*Supplied data*.
● ● ● ● ●
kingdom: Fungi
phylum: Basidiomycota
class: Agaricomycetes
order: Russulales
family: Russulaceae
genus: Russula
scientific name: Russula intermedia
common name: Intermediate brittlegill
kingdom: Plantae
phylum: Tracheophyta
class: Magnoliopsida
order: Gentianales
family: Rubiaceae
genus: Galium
● ● ● ● ●
*Goal*.
Present every line in the records above as a numbered list, leaving out any blank lines.

*In response*.
1. kingdom: Fungi
2. phylum: Basidiomycota
3. class: Agaricomycetes
4. order: Russulales
5. family: Russulaceae
6. genus: Russula
7. scientific name: Russula intermedia
8. common name: Intermediate brittlegill
9. kingdom: Plantae
10. phylum: Tracheophyta
11. class: Magnoliopsida
12. order: Gentianales
13. family: Rubiaceae
14. genus: Galium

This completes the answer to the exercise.